[出典の抜粋]

潮来に循環器医療機関 26日から診療開始 「心臓リハビリ」対応も 茨城

茨城県潮来市内に鹿行地域待望の循環器専門医療機関が開院する。2004年に閉校した同市島須の八代小学校跡地に医療法人・玉心会(同県神栖市平泉)が整備していた潮来ハートクリニック(阿久津靖院長)が26日から診療を開始する。潮来市民は、県内の隣接市や千葉県にある医療機関を受診するのが現状で、市民の身近にある街の診療所を市内に誘致することは長年の悲願だった。
同校グラウンド跡(敷地約4349平方メートル)に鉄筋コンクリート平屋建てを新築。建物は、診療スペース約700平方メートルと薬局スペースを備える。心臓を撮影するCT(コンピューター断層撮影)やMRI、超音波(エコー)など最新の検査機器を配置し、血液検査など各種検査結果は、基本的に当日説明が行われる。

[/出典の抜粋]

■ **取り組む課題**:
(1) 潮来ハートクリニックの記事で、配置される最新の検査機器として名前が挙がっているものをすべて書き出す。
(2) 次の(a)〜(c)が潮来ハートクリニックの記事の内容と合うかどうか、それぞれ「はい」か「いいえ」で答え、判断の根拠となる記事の言葉をそのまま引用する。
(a) 八代小学校は2004年に閉校した。
(b) 新しい建物は鉄筋コンクリートの2階建てである。
(c) 各種検査の結果は、原則として後日説明される。
(3) 潮来ハートクリニックの記事の続きを、最後の文の後から書き継ぐ。

[記録された情報]

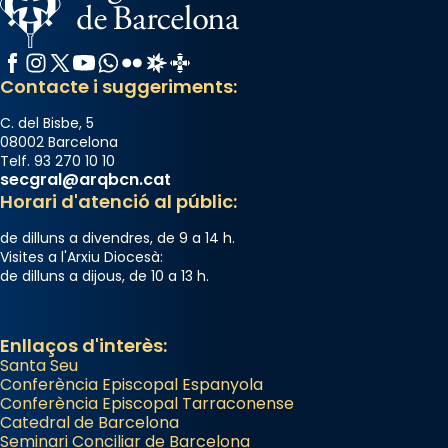
Facebook
Instagram
X / Twitter
YouTube
WhatsApp
Flickr
Radio Estel
Catalunya Cristiana
Contacte i suggeriments:
C. del Bisbe, 5
08002 Barcelona
Telf. 93 270 10 10
secgral@arqbcn.cat
Horari d'atenció al públic:
de dilluns a divendres, de 9 a 14 h.
Visites a l'Arxiu Diocesà:
de dilluns a dijous, de 10 a 13 h.
Enllaços d'interès:
Santa Seu
Conferència Episcopal Espanyola
Conferència Episcopal Tarraconense
Catedral de Barcelona
Seminari Conciliar de Barcelona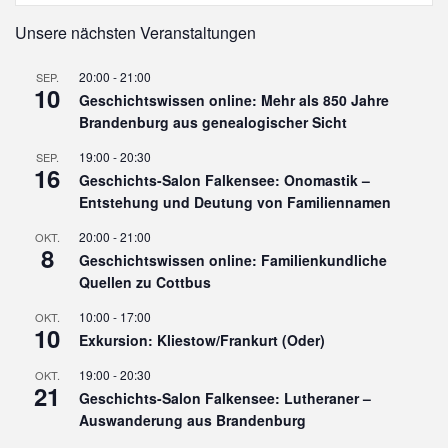
Unsere nächsten Veranstaltungen
20:00
-
21:00
SEP.
10
Geschichtswissen online: Mehr als 850 Jahre
Brandenburg aus genealogischer Sicht
19:00
-
20:30
SEP.
16
Geschichts-Salon Falkensee: Onomastik –
Entstehung und Deutung von Familiennamen
20:00
-
21:00
OKT.
8
Geschichtswissen online: Familienkundliche
Quellen zu Cottbus
10:00
-
17:00
OKT.
10
Exkursion: Kliestow/Frankurt (Oder)
19:00
-
20:30
OKT.
21
Geschichts-Salon Falkensee: Lutheraner –
Auswanderung aus Brandenburg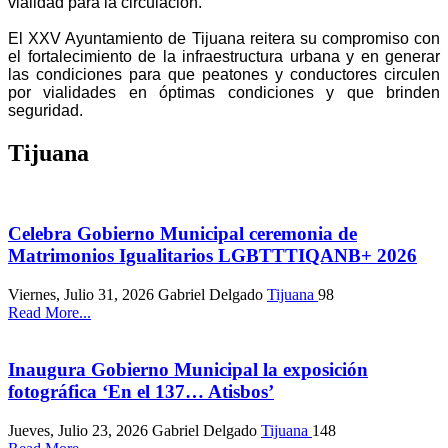
vialidad para la circulación.
El XXV Ayuntamiento de Tijuana reitera su compromiso con
el fortalecimiento de la infraestructura urbana y en generar
las condiciones para que peatones y conductores circulen
por vialidades en óptimas condiciones y que brinden
seguridad.
Tijuana
Celebra Gobierno Municipal ceremonia de
Matrimonios Igualitarios LGBTTTIQANB+ 2026
Viernes, Julio 31, 2026
Gabriel Delgado
Tijuana
98
Read More...
Inaugura Gobierno Municipal la exposición
fotográfica ‘En el 137… Atisbos’
Jueves, Julio 23, 2026
Gabriel Delgado
Tijuana
148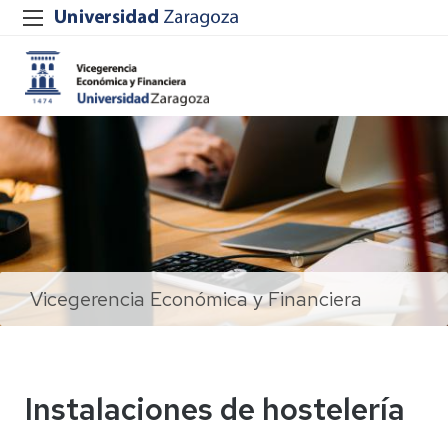
Vicegerencia Económica y Financiera
Instalaciones de hostelería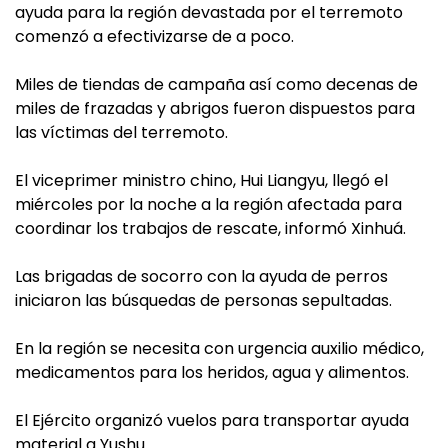
ayuda para la región devastada por el terremoto
comenzó a efectivizarse de a poco.
Miles de tiendas de campaña así como decenas de
miles de frazadas y abrigos fueron dispuestos para
las víctimas del terremoto.
El viceprimer ministro chino, Hui Liangyu, llegó el
miércoles por la noche a la región afectada para
coordinar los trabajos de rescate, informó Xinhuá.
Las brigadas de socorro con la ayuda de perros
iniciaron las búsquedas de personas sepultadas.
En la región se necesita con urgencia auxilio médico,
medicamentos para los heridos, agua y alimentos.
El Ejército organizó vuelos para transportar ayuda
material a Yushu.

[/記録された情報]

■ **課題の解答**:
(1) CT(コンピューター断層撮影)、MRI、超音波(エコー)

(2)
(a) はい。「2004年に閉校した同市島須の八代小学校跡地」
(b) いいえ。「鉄筋コンクリート平屋建てを新築」
(c) いいえ。「基本的に当日説明が行われる」

(3)
外来のみで、入院治療や手術が必要となった場合は、鹿嶋ハートクリニック(神栖市平泉)で受け入れも可能。病気の進行を防ぎ、再発や再入院を減らすプログラム「心臓リハビリテーション」にも対応する。
潮来市によると、循環器に特化したクリニックの開設は初めて。今回の整備に当たり、同市は、土地建物取得費、高度医療機器取得費として、それぞれ3000万円を助成。このほか、開業資金として3000万円を貸与した(10年間、市内で診療業務を行った場合は返済免除)。昨年4月にスタートした「特定医療機関誘致助成金制度」によるもので、今後も市内に小児科、産婦人科、循環器科を診療所として新たに開設する医療機関などに対し、審査を行った上で、最大9000万円を助成する方針だ。
玉心会の大城恬瑩理事長は「最先端の医療機器で、外来患者に迅速かつ正確な診断と適切な治療を実行して鹿行地域住民の医療安全を守り、医療資源過疎の緩和に努めていきたい」と力を込める。